Este 9 de agosto de 2022 ha caído en martes. Hace cuarenta
años, el 9 de agosto de 1982, cayó en lunes, y ese día comencé, junto con varios
compañeros, mi carrera profesional, la de comunicólogo, en el Instituto
Superior de Ciencia y Tecnología, A.C., hoy extinto. Meses antes, cuando estaba
en las semanas finales de la prepa, vivía la indecisión de no saber en dónde iba
a estudiar. Sabía que debía ser una carrera de humanidades, y ya para entonces abrazaba
el secreto propósito de que fuera la licenciatura en Letras. Lamentablemente, La
Laguna no tenía, ni tiene aún, una licenciatura pública o privada de aquella
disciplina, y como los recursos familiares no daban para convertirme en estudiante
foráneo, decidí sin remedio que debía estudiar aquí, en mi tierra. Conseguí no
sé cómo un folleto con el programa de la carrera de comunicación (exactamente
Licenciatura en Ciencias de la Información) impartida en el Iscytac, y vi con
sorpresa que tenía varias materias de literatura y periodismo distribuidas durante
los primeros cuatro o cinco semestres. Esto fue suficiente para que no me
asomara a explorar una opción que recién se abría en La Laguna, ya que la Ibero
Torreón comenzó su labor educativa en agosto del 82.
Me inscribí entonces en el Iscytac y aquel lunes tomé las
primeras clases junto a mis nuevos compañeros. Si no recuerdo mal, las
autoridades de la Asociación Civil que regía los destinos del Instituto cambió
de sede para aquel semestre. Todavía en mayo desarrollaba sus trabajos en el bello
edificio principal del Francés de La Laguna, en la colonia Bellavista de Gómez
Palacio. Para agosto, se había mudado todo hacia el área que ocupaba el
kínder del mismo Francés, un espacio improvisado y convertido de golpe en conato
de universidad. Recuerdo que la mayor evidencia de su pasado inmediato como jardín
de niños estaba en los tableros de básquet: dado que habían servido para niños
muy pequeños, los aros estaban a dos metros de altura y esto nos permitía
clavar el balón como si jugáramos en la NBA.
Mientras avanzaban las clases, el Iscytac fue mejorando sus
aulas y oficinas.
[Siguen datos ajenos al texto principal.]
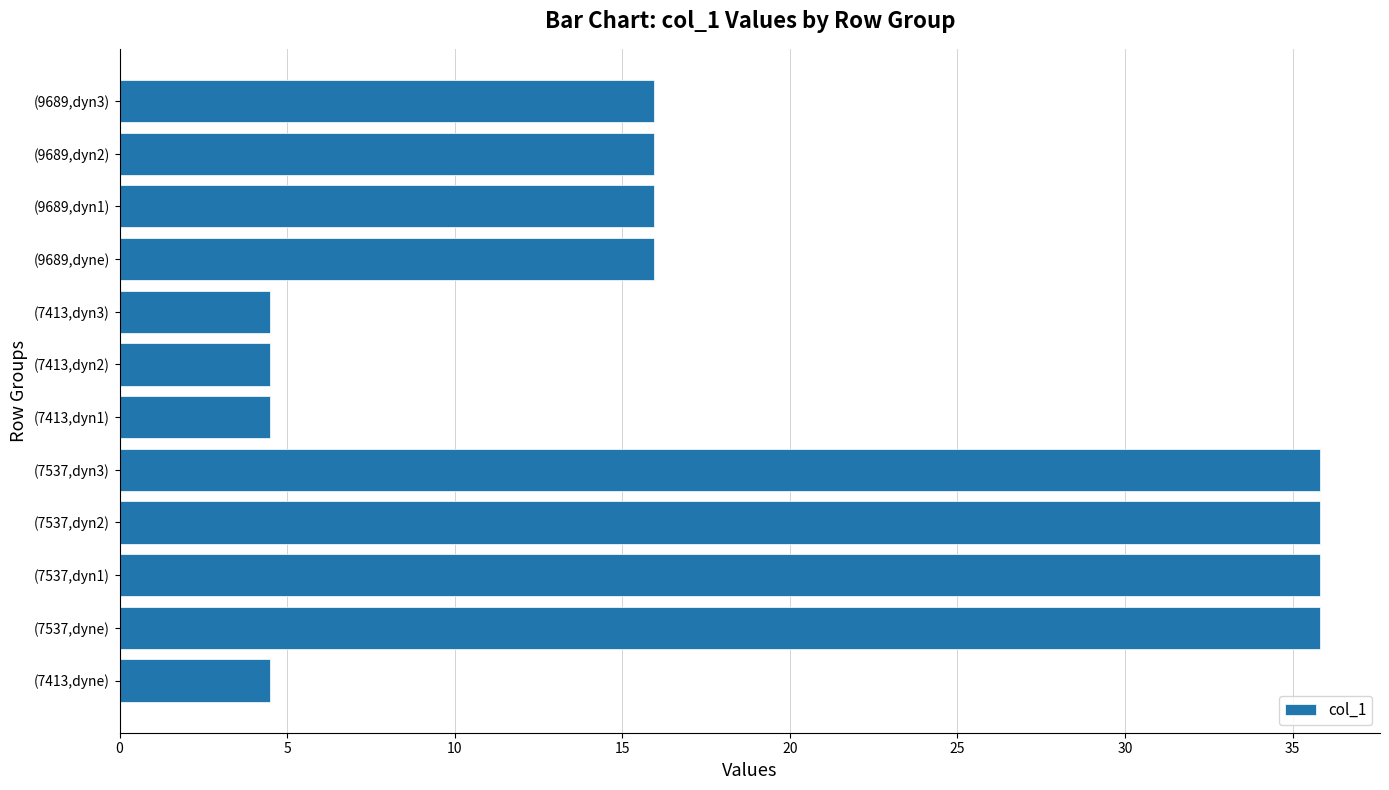

Are the bars grouped side by side (vs. stacked)?

No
Es un decir, pues todo iba quedando hacinado, “hechizo” (como
decimos en México), sin un estilo mínimamente definido. Tan pequeña era la zona
correspondiente a la universidad que algunas actividades debían desarrollarse
fuera del campus (campus también es un decir). Por ejemplo, los talleres de
televisión, radio y fotografía estaban en un chalet que muy pronto bautizamos
como “la casa de los monstruos”, un recinto ideal para filmar la segunda parte
de El exorcista.
Lo curioso, sospecho, es que jamás nos quejamos por la
precariedad de las instalaciones. Creo que naturalizamos su estrechez, nos
acostumbramos a ellas y, de hecho, puede que tuvieran una ventaja: como convivíamos
en un espacio muy limitado, casi de vecindad pedroinfantesca, todos los alumnos
de todas las carreras interactuábamos durante toda la mañana, y así tejimos vínculos
de amistad interdisciplinarios e intergeneracionales.
Mi memoria no es la mejor, pero tampoco es deplorable. Recuerdo
bien que las clases eran buenas en general, que los maestros le ponían ganas a
su trabajo de enseñanza, que el personal administrativo atendía bien y que en
general se respiraba un ambiente sano, muy sano pese a que en ocasiones podían
fumar diez personas simultáneamente en un salón, incluido el profesor. Y ya que
hablo de profes, recuerdo especialmente a tres: Saúl Rosales, quien hasta la
fecha sigue siendo mi maestro y amigo; Francisco Amparán, quien murió en 2010,
y Jesús Jáuregui, quien nos dio la materia de fotografía durante los ocho
semestres que duró la carrera.
Sin excluir querencia y respeto por otros compañeros y otras
compañeras, mi amistad se estrechó particularmente con dos cuates encontrados
en el Iscytac: Saúl Vargas y Adrián Valencia. También con Ramón Guevara, pero
él dejó la carrera casi a la mitad y migró a Arizona, donde continúa su ya
larga radicación gringa. A Saúl Vargas lo perdí de vista, pero a Adrián no; lo
veo dos o tres veces al año y por él siento un afecto de hermano y un cariño que
extiendo a toda su familia.
Cuarenta años, en suma, han pasado desde aquel 9 de agosto de 1982. Si estas cuatro décadas se miran fríamente, ya forman una vida. Felicidades a mis compañeras y compañeros. Ojalá que podamos llegar al cierre de la quinta década y, por qué no, reunirnos ya cerca del ocaso, como dijo el poeta.